Gaza has experienced '16 years of de-development': UN
An injured girl is transported to a hospital in the aftermath of Israeli strikes on the Rafah refugee camp in the southern Gaza Strip on October 25, 2023. Thousands of civilians, both Palestinians and Israelis, have died since October 7, 2023, after Palestinian Hamas militants based in the Gaza Strip entered southern Israel in an unprecedented attack triggering a war declared by Israel on Hamas with retaliatory bombings on Gaza. (Photo by SAID KHATIB / AFP)
(AFP) - The Gaza Strip has lived through 16 years of de-development, the United Nations said Wednesday, adding that the economic consequences of the Israel-Hamas war were "impossible to determine".
"Gaza has experienced 16 years of de-development and suppressed human potential and the right to development," the UN's UNCTAD trade and development agency said in an annual report on the Palestinian economy.
While the report focused on 2022, during a press conference UNCTAD officials could not ignore the current conflict.
Israel launched withering strikes on Gaza in response to an unprecedented cross-border attack by Hamas militants who, while launching a massive rocket barrage, killed more than 1,400 people and took 222 hostages on October 7, according to Israeli authorities.
Israeli bombing has now killed more than 5,800 people in Gaza, many of them children, according to the Hamas-run health ministry.

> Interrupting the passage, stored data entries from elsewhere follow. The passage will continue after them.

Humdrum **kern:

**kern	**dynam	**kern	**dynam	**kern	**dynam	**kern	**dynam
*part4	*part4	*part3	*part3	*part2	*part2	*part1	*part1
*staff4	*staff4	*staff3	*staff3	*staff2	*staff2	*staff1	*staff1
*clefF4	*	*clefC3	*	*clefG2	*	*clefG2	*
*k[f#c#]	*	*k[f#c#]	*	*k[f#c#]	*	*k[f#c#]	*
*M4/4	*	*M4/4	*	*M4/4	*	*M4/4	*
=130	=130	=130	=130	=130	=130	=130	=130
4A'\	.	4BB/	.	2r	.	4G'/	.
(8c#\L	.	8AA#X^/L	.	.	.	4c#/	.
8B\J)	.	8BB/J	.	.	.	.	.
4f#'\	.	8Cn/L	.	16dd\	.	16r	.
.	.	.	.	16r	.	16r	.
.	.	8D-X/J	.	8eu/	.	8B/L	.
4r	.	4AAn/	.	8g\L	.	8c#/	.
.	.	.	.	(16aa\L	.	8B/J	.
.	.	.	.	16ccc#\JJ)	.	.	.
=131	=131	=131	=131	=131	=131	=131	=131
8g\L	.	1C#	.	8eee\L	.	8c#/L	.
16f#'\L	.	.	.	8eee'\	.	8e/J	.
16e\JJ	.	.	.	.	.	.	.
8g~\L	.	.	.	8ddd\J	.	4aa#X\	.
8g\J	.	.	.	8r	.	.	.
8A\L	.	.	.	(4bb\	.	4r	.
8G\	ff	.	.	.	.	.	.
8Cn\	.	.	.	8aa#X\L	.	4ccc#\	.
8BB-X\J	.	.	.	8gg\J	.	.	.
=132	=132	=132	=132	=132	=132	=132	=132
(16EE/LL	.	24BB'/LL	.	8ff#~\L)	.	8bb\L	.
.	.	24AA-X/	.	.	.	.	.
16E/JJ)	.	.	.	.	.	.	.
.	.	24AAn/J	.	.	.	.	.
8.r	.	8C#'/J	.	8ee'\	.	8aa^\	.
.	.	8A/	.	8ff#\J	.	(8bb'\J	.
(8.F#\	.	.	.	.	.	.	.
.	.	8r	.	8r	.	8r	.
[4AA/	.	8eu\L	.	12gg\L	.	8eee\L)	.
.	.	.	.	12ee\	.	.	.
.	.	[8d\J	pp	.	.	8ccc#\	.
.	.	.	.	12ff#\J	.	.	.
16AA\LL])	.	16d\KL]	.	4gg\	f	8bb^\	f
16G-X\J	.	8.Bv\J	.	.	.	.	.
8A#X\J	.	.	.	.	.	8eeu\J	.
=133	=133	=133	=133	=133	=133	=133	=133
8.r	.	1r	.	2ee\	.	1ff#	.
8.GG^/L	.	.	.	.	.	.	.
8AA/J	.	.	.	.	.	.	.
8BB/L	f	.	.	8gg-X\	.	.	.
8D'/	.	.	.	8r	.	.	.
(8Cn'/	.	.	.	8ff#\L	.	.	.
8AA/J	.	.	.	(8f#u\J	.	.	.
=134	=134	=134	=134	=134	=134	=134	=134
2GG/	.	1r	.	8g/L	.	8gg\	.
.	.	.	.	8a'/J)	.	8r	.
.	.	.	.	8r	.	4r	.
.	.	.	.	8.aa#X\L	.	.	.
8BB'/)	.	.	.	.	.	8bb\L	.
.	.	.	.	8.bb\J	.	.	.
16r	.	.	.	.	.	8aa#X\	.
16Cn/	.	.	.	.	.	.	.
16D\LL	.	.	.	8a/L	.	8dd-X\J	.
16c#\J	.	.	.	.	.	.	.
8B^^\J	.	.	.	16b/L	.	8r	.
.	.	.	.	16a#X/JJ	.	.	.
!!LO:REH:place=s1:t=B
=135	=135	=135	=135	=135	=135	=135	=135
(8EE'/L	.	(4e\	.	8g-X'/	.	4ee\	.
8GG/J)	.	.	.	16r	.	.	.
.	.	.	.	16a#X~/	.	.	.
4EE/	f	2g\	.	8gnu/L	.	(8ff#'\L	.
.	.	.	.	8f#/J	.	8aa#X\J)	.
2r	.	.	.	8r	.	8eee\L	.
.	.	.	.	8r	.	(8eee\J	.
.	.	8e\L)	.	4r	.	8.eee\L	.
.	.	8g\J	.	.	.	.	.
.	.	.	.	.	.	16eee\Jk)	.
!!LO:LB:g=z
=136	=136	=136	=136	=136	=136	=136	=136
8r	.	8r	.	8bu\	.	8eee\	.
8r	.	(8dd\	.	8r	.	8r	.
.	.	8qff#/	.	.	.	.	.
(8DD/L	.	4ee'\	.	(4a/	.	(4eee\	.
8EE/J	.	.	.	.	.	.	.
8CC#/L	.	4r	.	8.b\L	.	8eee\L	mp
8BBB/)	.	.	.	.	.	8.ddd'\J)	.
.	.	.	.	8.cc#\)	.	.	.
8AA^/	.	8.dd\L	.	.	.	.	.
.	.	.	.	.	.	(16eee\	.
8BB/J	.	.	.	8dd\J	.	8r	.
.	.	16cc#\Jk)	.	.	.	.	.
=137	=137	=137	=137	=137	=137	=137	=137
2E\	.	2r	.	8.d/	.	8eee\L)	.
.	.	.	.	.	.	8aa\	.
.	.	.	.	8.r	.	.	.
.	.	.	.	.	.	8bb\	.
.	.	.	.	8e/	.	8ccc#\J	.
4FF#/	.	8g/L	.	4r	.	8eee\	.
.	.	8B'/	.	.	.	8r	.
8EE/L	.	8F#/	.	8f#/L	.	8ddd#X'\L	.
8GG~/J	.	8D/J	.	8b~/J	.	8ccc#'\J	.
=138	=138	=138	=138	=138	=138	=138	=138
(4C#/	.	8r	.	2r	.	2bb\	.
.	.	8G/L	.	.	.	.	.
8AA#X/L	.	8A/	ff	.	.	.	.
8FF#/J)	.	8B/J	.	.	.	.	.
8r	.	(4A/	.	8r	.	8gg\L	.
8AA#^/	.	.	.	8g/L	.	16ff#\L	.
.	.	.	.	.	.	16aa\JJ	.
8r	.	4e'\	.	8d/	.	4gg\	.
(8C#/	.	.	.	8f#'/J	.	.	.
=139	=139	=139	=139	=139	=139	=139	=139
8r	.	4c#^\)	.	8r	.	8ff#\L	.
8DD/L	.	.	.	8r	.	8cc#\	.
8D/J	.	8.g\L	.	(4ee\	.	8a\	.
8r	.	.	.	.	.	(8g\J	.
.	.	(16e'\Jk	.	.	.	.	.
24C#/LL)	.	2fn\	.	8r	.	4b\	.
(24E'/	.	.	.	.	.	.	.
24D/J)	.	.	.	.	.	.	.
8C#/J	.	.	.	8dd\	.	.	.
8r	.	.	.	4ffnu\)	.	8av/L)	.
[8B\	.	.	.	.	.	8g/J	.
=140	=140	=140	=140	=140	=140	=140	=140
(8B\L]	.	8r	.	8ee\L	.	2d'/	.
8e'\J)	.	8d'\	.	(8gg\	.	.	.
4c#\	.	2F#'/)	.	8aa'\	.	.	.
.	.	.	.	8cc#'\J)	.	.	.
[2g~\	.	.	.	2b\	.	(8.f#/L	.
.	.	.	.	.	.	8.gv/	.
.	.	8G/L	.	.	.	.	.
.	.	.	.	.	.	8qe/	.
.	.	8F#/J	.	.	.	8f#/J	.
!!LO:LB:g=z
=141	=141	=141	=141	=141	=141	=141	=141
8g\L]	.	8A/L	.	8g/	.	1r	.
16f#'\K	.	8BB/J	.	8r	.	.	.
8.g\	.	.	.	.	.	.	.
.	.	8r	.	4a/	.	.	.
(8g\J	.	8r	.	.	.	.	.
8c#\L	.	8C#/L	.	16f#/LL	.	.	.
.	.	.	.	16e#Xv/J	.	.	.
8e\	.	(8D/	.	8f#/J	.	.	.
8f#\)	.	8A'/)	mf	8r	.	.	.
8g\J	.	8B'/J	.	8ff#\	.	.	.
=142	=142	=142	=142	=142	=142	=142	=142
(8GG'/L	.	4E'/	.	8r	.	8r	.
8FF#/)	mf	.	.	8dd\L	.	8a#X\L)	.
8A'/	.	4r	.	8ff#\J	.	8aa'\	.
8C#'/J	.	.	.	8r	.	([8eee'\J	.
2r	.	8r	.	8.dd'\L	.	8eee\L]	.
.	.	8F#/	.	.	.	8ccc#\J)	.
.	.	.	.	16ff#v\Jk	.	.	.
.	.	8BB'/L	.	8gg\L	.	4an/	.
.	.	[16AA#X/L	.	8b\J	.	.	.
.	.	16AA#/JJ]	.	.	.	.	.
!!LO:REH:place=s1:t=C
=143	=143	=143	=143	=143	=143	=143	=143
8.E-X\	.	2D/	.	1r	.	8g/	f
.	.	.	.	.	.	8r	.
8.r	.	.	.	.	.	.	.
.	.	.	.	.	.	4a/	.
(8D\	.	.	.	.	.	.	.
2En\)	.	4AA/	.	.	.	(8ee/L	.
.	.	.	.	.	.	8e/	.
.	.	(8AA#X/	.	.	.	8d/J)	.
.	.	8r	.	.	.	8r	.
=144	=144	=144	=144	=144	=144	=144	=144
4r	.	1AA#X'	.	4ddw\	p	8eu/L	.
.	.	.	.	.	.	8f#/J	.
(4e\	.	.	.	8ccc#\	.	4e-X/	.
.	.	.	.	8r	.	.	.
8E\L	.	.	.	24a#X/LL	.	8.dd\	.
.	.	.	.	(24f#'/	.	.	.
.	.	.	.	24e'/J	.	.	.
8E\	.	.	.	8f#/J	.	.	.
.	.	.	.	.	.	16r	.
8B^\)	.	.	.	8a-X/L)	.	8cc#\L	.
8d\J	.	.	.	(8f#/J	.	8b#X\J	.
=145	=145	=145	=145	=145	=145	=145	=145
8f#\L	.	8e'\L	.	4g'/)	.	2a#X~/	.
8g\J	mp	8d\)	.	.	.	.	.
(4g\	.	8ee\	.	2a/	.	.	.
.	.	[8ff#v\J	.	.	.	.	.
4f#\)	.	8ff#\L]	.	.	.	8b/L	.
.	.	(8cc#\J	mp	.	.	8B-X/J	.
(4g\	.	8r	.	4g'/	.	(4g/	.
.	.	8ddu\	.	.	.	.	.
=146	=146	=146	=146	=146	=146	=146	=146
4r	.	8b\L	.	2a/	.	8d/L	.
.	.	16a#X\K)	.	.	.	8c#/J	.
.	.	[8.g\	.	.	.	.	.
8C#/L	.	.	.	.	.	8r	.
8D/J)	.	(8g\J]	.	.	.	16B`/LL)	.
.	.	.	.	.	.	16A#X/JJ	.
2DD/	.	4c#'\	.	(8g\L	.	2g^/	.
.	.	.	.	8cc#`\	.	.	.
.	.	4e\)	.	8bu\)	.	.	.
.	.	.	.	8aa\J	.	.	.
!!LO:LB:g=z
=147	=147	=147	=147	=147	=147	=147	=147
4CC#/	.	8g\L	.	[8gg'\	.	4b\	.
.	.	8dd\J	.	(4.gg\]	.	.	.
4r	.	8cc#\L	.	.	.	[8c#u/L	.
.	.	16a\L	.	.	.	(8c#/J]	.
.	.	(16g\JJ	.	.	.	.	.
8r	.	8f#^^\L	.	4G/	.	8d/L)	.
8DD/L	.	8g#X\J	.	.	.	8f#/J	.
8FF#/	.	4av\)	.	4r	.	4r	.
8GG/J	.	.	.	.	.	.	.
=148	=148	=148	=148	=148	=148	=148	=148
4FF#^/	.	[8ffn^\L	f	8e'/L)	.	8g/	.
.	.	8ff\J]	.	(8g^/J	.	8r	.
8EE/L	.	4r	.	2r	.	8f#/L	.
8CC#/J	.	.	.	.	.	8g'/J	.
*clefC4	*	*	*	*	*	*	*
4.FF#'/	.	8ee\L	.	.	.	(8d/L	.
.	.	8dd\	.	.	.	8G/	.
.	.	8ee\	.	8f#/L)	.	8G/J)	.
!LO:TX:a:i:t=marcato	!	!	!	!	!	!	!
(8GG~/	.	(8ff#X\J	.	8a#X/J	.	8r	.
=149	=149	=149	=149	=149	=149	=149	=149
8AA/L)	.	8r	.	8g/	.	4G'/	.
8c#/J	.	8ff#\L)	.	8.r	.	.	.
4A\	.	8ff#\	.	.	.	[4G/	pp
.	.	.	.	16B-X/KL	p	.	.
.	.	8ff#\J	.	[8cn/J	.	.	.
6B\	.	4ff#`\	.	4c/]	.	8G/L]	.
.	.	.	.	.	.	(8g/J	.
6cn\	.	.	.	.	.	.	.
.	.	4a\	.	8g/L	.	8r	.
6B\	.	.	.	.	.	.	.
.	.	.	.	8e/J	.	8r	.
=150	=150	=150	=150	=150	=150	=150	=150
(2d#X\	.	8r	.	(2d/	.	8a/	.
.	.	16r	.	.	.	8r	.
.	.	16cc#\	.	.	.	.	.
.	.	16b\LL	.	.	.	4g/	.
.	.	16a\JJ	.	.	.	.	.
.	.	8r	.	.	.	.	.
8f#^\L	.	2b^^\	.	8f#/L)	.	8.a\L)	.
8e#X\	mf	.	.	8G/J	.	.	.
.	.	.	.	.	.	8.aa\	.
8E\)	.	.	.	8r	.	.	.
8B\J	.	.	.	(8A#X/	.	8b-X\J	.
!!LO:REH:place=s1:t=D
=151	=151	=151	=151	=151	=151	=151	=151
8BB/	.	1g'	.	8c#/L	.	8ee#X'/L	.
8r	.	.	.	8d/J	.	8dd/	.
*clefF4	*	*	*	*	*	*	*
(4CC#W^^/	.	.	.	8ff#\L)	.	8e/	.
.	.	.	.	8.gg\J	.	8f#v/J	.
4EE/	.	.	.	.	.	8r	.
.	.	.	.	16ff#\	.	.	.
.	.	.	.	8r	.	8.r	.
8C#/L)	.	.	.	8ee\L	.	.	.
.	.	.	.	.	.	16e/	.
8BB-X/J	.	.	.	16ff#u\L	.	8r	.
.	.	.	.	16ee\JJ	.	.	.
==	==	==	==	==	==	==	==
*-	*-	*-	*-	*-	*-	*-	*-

"The economic consequences of the current and ongoing humanitarian crisis in Gaza are impossible to determine," Richard Kozul-Wright, the director of UNCTAD's globalisation and development strategies division, told a press conference.
"What the report does document is the profound economic challenges facing a community under occupation, which in the case of Gaza is compounded by an economic blockade which began in 2007, along with intermittent military operations."

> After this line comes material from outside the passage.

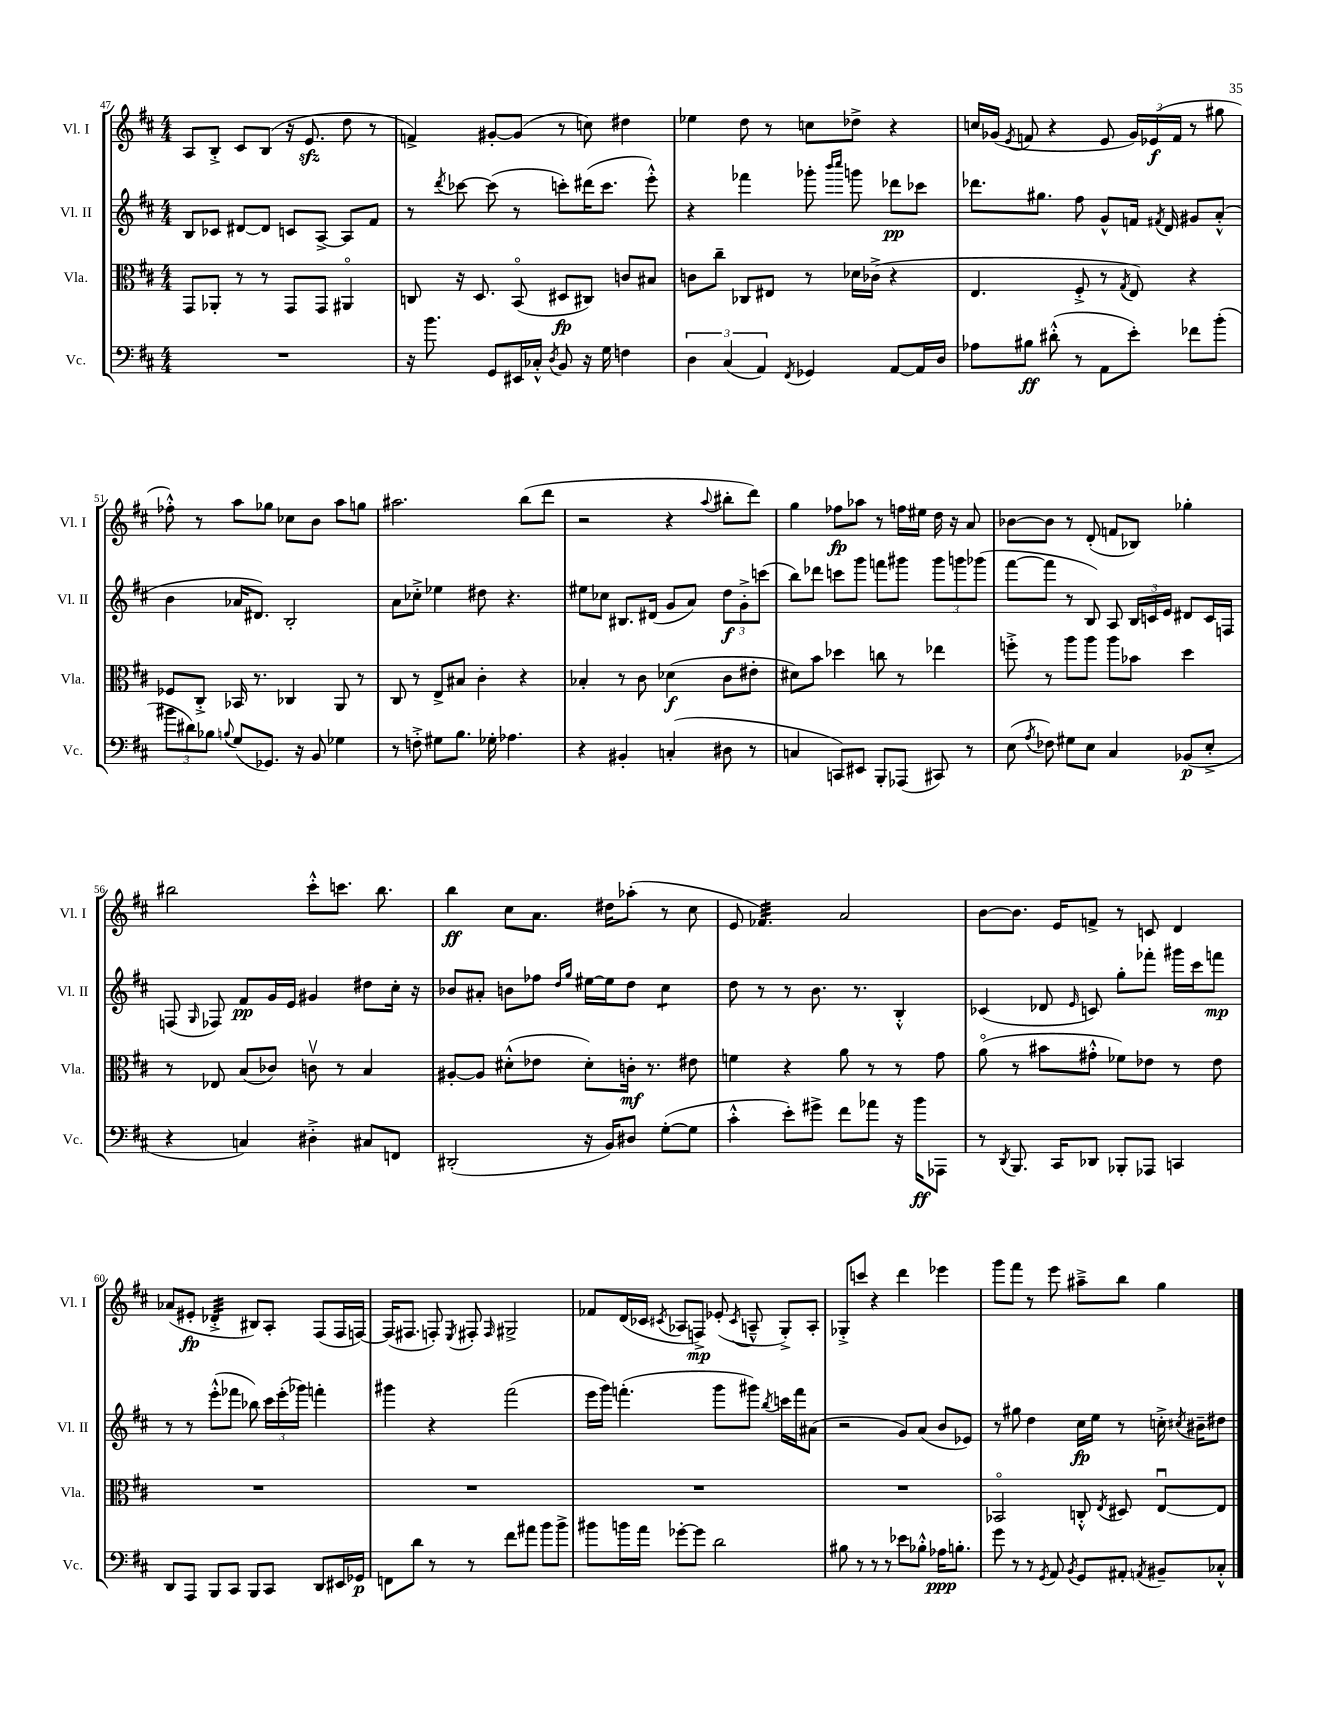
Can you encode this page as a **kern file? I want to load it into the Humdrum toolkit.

The report on the state of the Palestinian economy in 2022 said the Gazan economy had been "hollowed" out, with 80 percent of the enclave's population dependent on international aid.
"With heightened political tensions and a long-stalled peace process, 2022 was one of the worst years for Palestinians in recent history," the report said.
It said the Palestinian economy had also been hit hard by the Covid-19 pandemic.
"Even though the Palestinian GDP grew by 3.9 percent in 2022, per capita real GDP was still 8.6 percent below its 2019 pre-pandemic level. In Gaza, real GDP per capita was 11.7 percent below the 2019 level and close to its lowest level since 1994," the report said.
Palestinian GDP per capita is "currently at just eight percent of that of Israel", the report added.
UNCTAD said that unemployment was at 45 percent in the Gaza Strip and 13 percent in the West Bank, with women and young people affected the most.
"The vicious circle of destruction and partial reconstruction needs to be broken by negotiating a peaceful solution, based on international law, and relevant UN and Security Council resolutions, to end hostilities, and by increasing donor support for the recovery of the war-torn economy," the report concluded.